« C’était un spectacle de désolation. Des corps coincés sous des montagnes de barres de fer, des cris étouffés par le choc… Je n’oublierai jamais cette scène. » La voix tremblante, un témoin décrit l’accident qui a ensanglanté la route nationale numéro 1 à Mbanza-Ngungu, ce mardi 29 avril 2025. Un véhicule remorque transportant des matériaux de construction a perdu le contrôle vers 10h30, provoquant une tragédie : deux morts sur le coup, six blessés graves évacués d’urgence à l’hôpital de Nsona Nkulu. Les images virales sur les réseaux sociaux, bien que glaçantes, ne capturent qu’une infime partie de l’horreur vécue par les victimes et leurs familles.
Mais au-delà du drame humain, cet accident interroge. Pourquoi la route nationale numéro 1, artère vitale reliant Matadi à Kinshasa, reste-t-elle un couloir de la mort ? « Le camion a dévié brusquement, peut-être à cause d’un frein défectueux ou d’une surcharge », suggère un habitant sous anonymat. Une hypothèse plausible dans un pays où le contrôle technique des poids lourds relève souvent du parcours du combattant. Les barres de fer éparpillées sur la chaussée, symboles d’une économie en reconstruction, sont-elles devenues des armes mortelles faute de régulation ?
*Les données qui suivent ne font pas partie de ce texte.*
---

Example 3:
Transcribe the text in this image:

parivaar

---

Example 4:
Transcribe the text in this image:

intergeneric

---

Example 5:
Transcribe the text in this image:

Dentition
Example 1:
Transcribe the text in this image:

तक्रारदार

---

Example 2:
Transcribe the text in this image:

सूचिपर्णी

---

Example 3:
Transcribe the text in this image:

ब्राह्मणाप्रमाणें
Le Kongo Central, poumon économique de la République Démocratique du Congo, paie un lourd tribut à l’insécurité routière. En 2023 déjà, un rapport de la direction provinciale des transports alertait sur l’état « catastrophique » des camions circulant dans la région. Pneus lisses, systèmes de freinage obsolètes, surcharges chroniques… Les conducteurs, souvent précaires, naviguent entre pression des employeurs et risques mortels. « On n’a pas le choix », confiait en off un chauffeur de Matadi en 2024. « Si je refuse de transporter 20 tonnes de plus, dix autres sont prêts à prendre ma place. »
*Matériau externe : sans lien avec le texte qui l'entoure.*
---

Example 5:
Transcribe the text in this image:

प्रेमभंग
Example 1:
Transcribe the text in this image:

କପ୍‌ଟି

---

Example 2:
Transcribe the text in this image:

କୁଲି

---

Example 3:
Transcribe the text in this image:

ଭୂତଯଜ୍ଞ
Les autorités locales promettent régulièrement des « mesures chocs ». Pourtant, sur le terrain, peu de changements. Le poste de contrôle de Mbanza-Ngungu, théoriquement équipé pour peser les véhicules, fonctionne-t-il à plein régime ? Un gendarme, sous couvert d’anonymat, lâche : « Nous manquons de moyens. Et parfois, la corruption prend le pas sur la réglementation. » Un aveu qui fait froid dans le dos quand on sait que chaque année, des centaines de Congolais meurent sur des routes délabrées.
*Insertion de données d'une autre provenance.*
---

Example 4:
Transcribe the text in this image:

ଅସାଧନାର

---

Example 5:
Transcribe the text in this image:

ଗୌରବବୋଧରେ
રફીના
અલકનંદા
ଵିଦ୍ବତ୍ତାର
Cet accident pose aussi la question des secours. Si l’hôpital de Nsona Nkulu a pu accueillir les blessés, qu’en est-il des structures sanitaires rurales ? « Nous n’avons pas de scanner ni de bloc opératoire adapté aux polytraumatisés », reconnaît un médecin de la région. Dans un pays où le système de santé reste fragile, chaque accident de la route devient une course contre la montre où la vie dépend souvent… du hasard.
Au final, derrière les chiffres – 2 morts, 6 blessés – se cache un enjeu de société brûlant. Comment concilier développement économique et sécurité des citoyens ? Les barres de fer qui jonchent aujourd’hui la route de Mbanza-Ngungu construiront-elles demain des écoles et des hôpitaux… ou serviront-elles à forger de nouvelles croix funéraires ? La République Démocratique du Congo ne pourra durablement avancer qu’en mettant la vie de ses enfants au cœur de ses priorités.